# BRANO DEL DOCUMENTO
+++
Benvenuti alla seconda tappa del nostro viaggio tra le pagine de “Il Volo dell’Albatro Vol I – Le streghe di Riverville” di Manuel Marti. Dopo aver esplorato il fascino del Settecento americano, oggi ci addentriamo nel cuore pulsante e più profondo dell’opera: il concetto di Magia. Non aspettatevi però bacchette magiche o effetti speciali da cinema; l’autore ci conduce verso quella che definisce “Real Magic”, un obiettivo portante del romanzo che mira a restituire dignità a una via iniziatica millenaria, troppo spesso svalutata e ridotta a mera superstizione o intrattenimento fantasy.
In questo racconto, la magia viene riproposta per ciò che è realmente: una via sapienziale che nasce con l’essere umano e che ha come traguardo ultimo la conquista della felicità. Attraverso la storia, scopriamo come funziona davvero questo percorso e cosa sia possibile realizzare concretamente quando si impara a guardare oltre il velo delle apparenze. Non è un caso che nel testo i Tarocchi non vengano usati per leggere un futuro già scritto, ma come uno strumento misterico di indagine interiore, uno specchio per comprendere i propri nodi e le proprie potenzialità.
Le radici di questa conoscenza affondano profondamente nella tradizione italiana, richiamando insegnamenti legati a una stregoneria di stampo quasi sciamanico che le protagoniste portano con sé come eredità di sangue. Tra i capitoli emergono i ritmi della Ruota dell’Anno, con le sue otto tappe fondamentali legate al calendario agricolo e magico, e la capacità dell’individuo di farsi canale per energie universali. Ma il vero fulcro della narrazione resta l’identità profonda del mago o della strega: figure che non cercano il potere fine a se stesso, ma che intraprendono un viaggio faticoso per conoscere se stesse e agire nel mondo in totale autonomia di pensiero.
Il messaggio che scaturisce dalle vicende di Riverville è un invito a non farsi condizionare dalla visione comune, lavorando su di sé per migliorare non solo la propria esistenza, ma l’intero sistema in cui viviamo. Si tratta di un approccio alla vita che trascende i secoli e che, paradossalmente, risulterebbe di immenso aiuto proprio nella nostra confusa modernità, offrendo una bussola interiore per ritrovare il senso di chi siamo veramente.
+++
# DATI DI PARTENZA
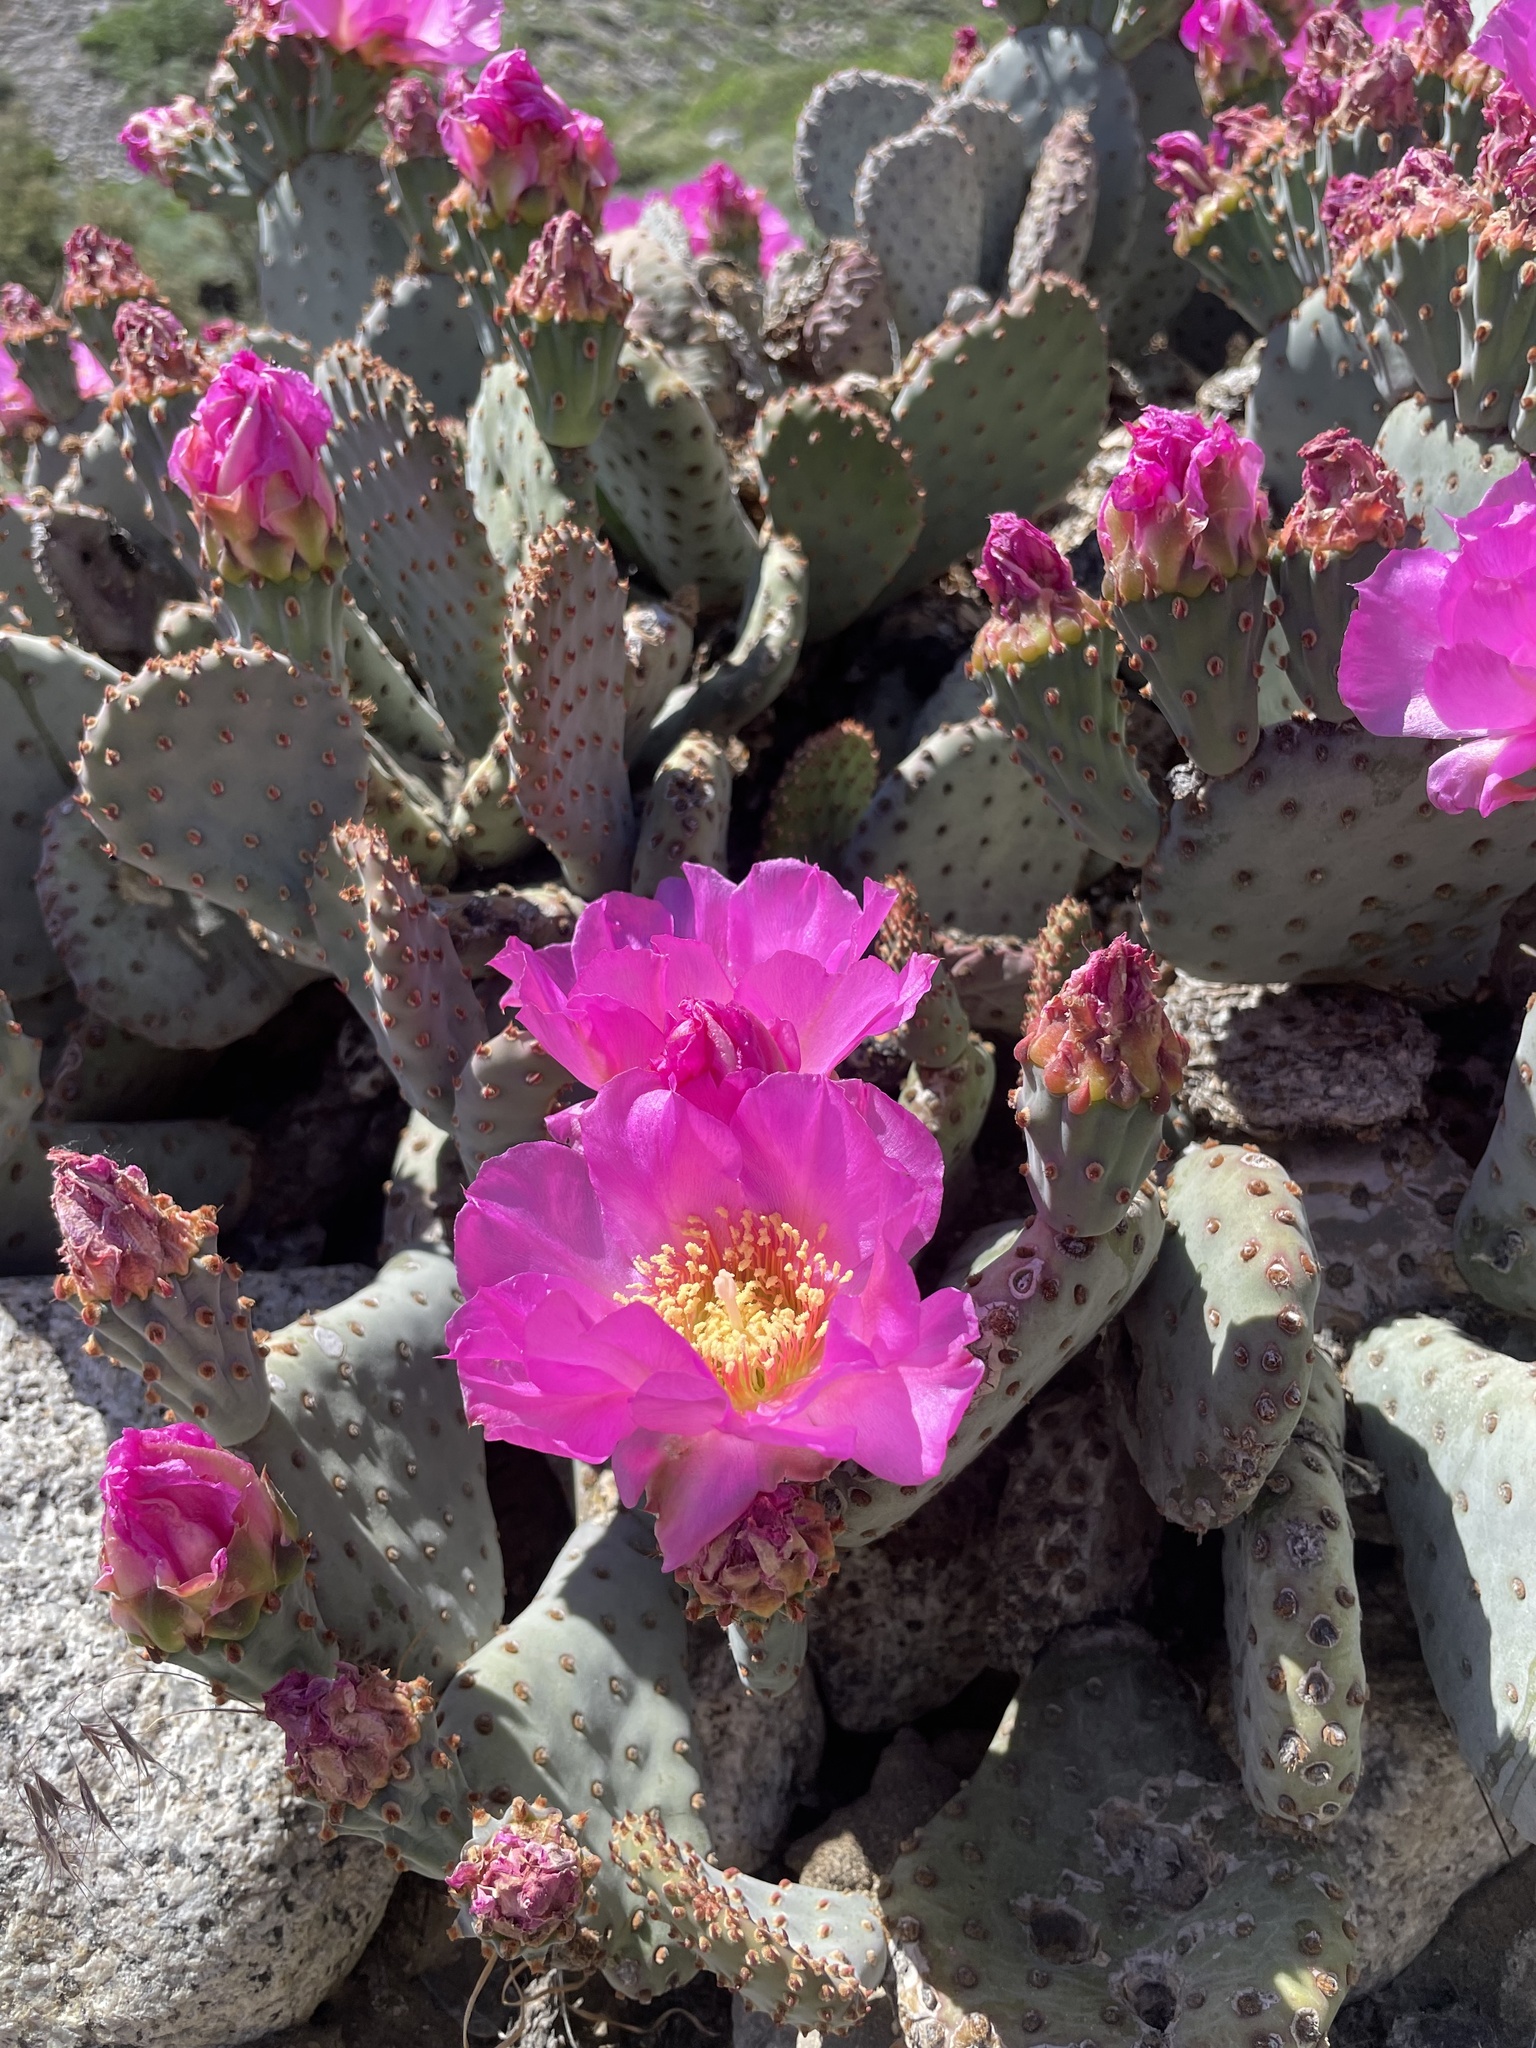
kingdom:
+++
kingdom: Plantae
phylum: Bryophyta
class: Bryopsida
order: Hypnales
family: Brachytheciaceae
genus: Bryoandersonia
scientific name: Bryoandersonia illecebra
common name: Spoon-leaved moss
+++
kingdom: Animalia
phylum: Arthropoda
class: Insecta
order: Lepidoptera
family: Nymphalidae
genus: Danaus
+++
# ESPLORA IL MATERIALE
1. Secondo il brano, a che cosa servono i Tarocchi nel romanzo?
2. Riscrivi il brano da "Benvenuti alla seconda" fino a "o intrattenimento fantasy." compreso, sostituendo "Settecento" con "Seicento".

# RISPOSTE SCRITTE
1. Non servono a leggere un futuro già scritto: sono uno strumento misterico di indagine interiore.

2.
Benvenuti alla seconda tappa del nostro viaggio tra le pagine de “Il Volo dell’Albatro Vol I – Le streghe di Riverville” di Manuel Marti. Dopo aver esplorato il fascino del Seicento americano, oggi ci addentriamo nel cuore pulsante e più profondo dell’opera: il concetto di Magia. Non aspettatevi però bacchette magiche o effetti speciali da cinema; l’autore ci conduce verso quella che definisce “Real Magic”, un obiettivo portante del romanzo che mira a restituire dignità a una via iniziatica millenaria, troppo spesso svalutata e ridotta a mera superstizione o intrattenimento fantasy.